Broader Impacts: This project is directly relevant to Homeland Defense. In any major disaster, nearby 9-1-1 dispatching centers will be overwhelmed with large volumes of calls in a short period of time. In large cities, this will naturally include a significant number of non-English calls. If successful, this exploratory project will demonstrate the feasibility of speech translation technology for serving 9-1-1 call centers. This should enable follow-on projects to eventually produce deployable speech translation systems for 9-1-1 dispatching centers. Dispatching centers will thereby be much better equipped for dealing with any such large scale emergencies.

In addition, this project has clear, compelling broader impacts, due to the 9-1-1 dispatching domain. It specifically addresses the needs of local government agencies and the participation in society of disadvantaged ethnic groups, by ameliorating (if successful) the chronic lack of Spanish translation at emergency dispatch centers. This applies in principal to other ethnic groups as well, since the fundamental techniques and software designs to be investigated are language-independent and transferable to other task domains.

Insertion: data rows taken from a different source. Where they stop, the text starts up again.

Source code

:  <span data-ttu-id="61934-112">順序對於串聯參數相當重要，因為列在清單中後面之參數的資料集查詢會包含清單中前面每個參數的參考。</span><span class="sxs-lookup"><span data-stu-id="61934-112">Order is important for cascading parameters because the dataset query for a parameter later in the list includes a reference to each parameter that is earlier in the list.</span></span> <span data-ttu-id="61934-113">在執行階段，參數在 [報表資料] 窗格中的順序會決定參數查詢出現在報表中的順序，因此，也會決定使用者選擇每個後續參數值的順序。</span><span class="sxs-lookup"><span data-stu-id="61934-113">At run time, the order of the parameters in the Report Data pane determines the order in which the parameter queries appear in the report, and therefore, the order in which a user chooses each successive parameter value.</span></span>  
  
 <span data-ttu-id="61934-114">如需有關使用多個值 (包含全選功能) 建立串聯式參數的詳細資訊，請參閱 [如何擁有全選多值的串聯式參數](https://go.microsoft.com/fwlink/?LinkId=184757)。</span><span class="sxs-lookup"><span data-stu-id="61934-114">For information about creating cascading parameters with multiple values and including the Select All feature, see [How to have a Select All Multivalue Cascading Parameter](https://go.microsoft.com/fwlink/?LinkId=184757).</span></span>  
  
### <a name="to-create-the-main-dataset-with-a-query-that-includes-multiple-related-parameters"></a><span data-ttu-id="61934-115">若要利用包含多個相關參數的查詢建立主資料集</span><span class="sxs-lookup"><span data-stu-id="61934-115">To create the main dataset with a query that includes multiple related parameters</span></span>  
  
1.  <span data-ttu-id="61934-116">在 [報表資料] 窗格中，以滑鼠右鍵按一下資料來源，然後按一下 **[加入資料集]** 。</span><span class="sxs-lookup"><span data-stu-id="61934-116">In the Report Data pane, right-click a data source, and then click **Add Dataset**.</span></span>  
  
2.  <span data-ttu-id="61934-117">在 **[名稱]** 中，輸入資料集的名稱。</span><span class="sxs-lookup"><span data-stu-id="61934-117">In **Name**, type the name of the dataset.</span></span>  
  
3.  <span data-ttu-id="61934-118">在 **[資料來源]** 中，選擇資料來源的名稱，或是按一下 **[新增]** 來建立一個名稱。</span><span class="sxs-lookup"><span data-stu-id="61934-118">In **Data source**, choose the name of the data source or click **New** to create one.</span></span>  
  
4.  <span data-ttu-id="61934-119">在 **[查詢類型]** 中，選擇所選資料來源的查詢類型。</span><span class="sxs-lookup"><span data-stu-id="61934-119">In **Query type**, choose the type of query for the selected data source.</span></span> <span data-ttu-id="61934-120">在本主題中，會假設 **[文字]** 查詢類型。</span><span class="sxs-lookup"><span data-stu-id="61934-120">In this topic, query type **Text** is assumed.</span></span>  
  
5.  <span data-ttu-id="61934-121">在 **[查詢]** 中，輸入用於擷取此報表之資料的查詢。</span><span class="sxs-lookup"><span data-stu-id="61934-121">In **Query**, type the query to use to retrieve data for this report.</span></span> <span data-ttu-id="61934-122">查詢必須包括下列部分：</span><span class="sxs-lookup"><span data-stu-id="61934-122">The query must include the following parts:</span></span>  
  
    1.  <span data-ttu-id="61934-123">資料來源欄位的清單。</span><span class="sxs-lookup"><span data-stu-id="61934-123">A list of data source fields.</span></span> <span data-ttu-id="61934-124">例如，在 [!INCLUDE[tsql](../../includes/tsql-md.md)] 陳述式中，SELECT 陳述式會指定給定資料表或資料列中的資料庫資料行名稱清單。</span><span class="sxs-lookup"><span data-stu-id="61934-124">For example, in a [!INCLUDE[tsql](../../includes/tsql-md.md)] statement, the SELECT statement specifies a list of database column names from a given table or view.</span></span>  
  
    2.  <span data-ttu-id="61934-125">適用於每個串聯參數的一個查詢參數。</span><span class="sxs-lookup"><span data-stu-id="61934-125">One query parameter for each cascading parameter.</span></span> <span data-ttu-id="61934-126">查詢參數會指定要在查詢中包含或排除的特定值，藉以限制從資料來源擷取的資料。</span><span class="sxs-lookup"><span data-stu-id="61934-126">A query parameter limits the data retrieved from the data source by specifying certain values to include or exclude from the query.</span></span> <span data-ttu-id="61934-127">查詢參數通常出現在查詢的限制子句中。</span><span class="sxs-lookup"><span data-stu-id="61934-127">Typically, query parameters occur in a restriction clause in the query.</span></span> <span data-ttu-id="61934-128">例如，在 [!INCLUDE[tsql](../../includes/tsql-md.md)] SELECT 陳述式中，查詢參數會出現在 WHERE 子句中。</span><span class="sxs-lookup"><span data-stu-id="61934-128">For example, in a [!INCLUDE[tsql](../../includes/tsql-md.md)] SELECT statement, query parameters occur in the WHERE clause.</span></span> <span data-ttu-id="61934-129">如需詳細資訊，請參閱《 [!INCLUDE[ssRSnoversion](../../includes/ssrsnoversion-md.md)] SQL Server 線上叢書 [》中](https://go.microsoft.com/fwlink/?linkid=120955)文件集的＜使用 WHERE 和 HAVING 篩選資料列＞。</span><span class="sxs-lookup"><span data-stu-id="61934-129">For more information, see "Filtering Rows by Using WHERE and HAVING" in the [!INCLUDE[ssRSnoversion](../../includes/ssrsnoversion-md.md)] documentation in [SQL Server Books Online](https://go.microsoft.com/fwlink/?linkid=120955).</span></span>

Intellectual Merit: The 9-1-1 domain is very challenging but we believe feasible due to inherent domain constraints, and will stimulate new advances in the basic science underlying speech translation. The challenging aspects of this domain require significant new basic research in the areas of Automatic Speech Recognition (ASR) and Machine Translation (MT), building on much previous work in both areas.

For ASR, techniques will be investigated for using multilingual acoustic models enhanced by articulatory features and combining multilingual grammars with n-gram language models, in order to recognize speech with the acoustic and lexical characteristics of a 9-1-1 call in the U.S. in Spanish. These characteristics include the use of English phrases and the distressed emotional state of the callers. For MT, the research focus will be the extension and significant adaptation in novel ways of techniques (developed in earlier NSF-funded projects) for Domain Action classification, in order to recognize the basic intent of agitated, disfluent Spanish 9-1-1 calls. The system does not attempt a detailed translation of everything said, but rather tries to understand the type of emergency, using categories relevant to triage such as "Request-Ambulance" or "Report-Flooding", and then (in a full system developed in a follow-on project) focus on translating just the critical details that the dispatcher needs to know.

The exploratory system works with Spanish, but the approaches used are applicable to any language. Both the ASR and MT results should also transfer to other domains. Increasing ASR quality in noisy multi-speaker environments is clearly transferable to other domains. The MT is based on prior work in several other domains, and our novel extensions here should also be transferable across task domains.

We expect to make the resulting transcribed and annotated speech corpus publically available for other researchers.